Records excerpted from a collection
+++

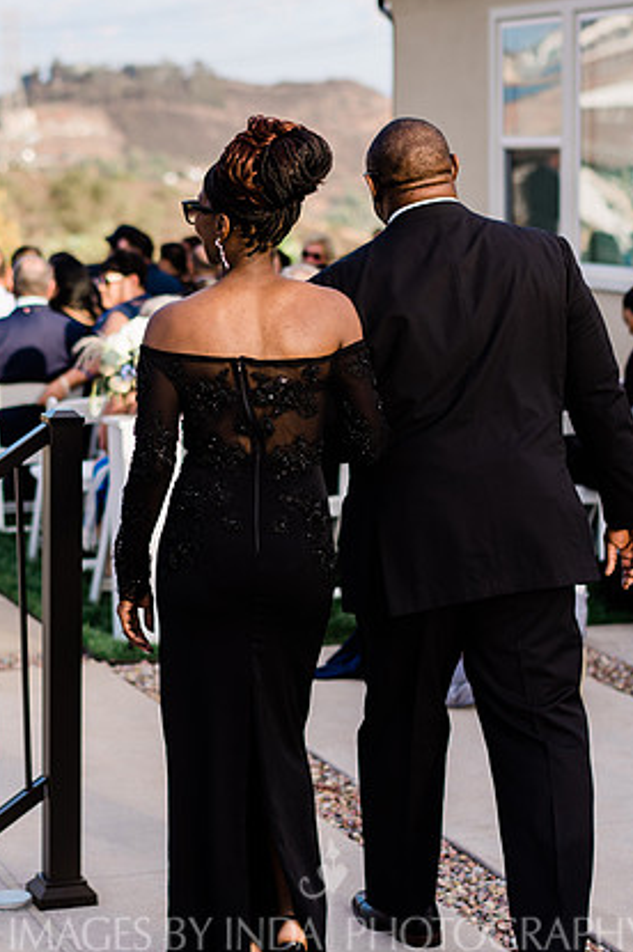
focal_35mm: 89
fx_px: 2351
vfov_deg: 22.9
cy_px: 450
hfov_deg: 15.3
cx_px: 333
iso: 100
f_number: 2.2
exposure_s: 1/800
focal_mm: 55
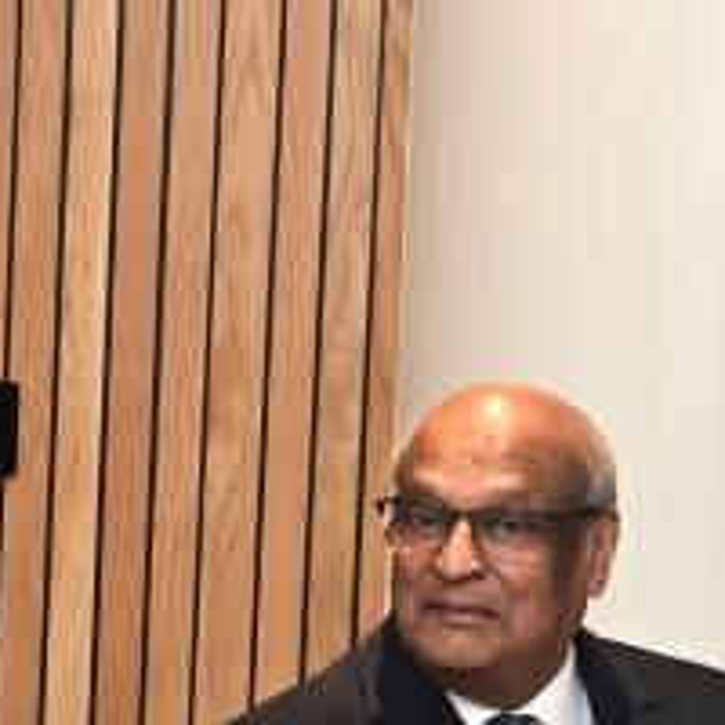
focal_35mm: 209
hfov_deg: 8.4
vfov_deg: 8.3
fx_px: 4952
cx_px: 181
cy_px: 776
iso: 3200
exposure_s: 1/200
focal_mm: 48
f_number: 5.6
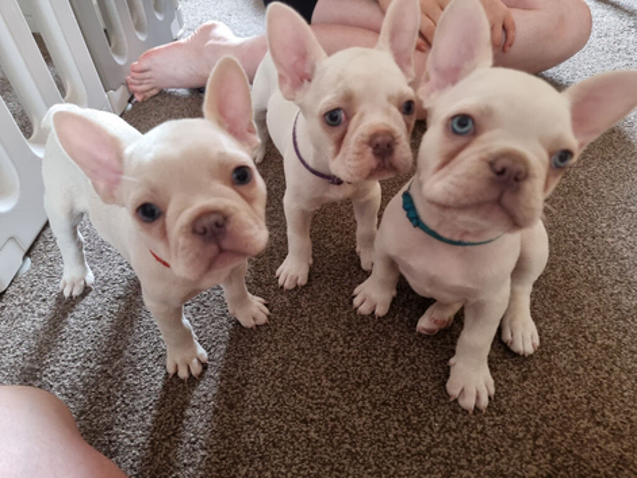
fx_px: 442
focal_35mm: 24
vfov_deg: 56.8
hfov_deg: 71.6
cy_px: 239
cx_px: 318
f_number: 1.8
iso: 250
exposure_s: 1/40
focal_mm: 6.7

+++

Except for the pictures, set down all of the records exactly.

focal_35mm: 89
fx_px: 2351
vfov_deg: 22.9
cy_px: 450
hfov_deg: 15.3
cx_px: 333
iso: 100
f_number: 2.2
exposure_s: 1/800
focal_mm: 55
focal_35mm: 209
hfov_deg: 8.4
vfov_deg: 8.3
fx_px: 4952
cx_px: 181
cy_px: 776
iso: 3200
exposure_s: 1/200
focal_mm: 48
f_number: 5.6
fx_px: 442
focal_35mm: 24
vfov_deg: 56.8
hfov_deg: 71.6
cy_px: 239
cx_px: 318
f_number: 1.8
iso: 250
exposure_s: 1/40
focal_mm: 6.7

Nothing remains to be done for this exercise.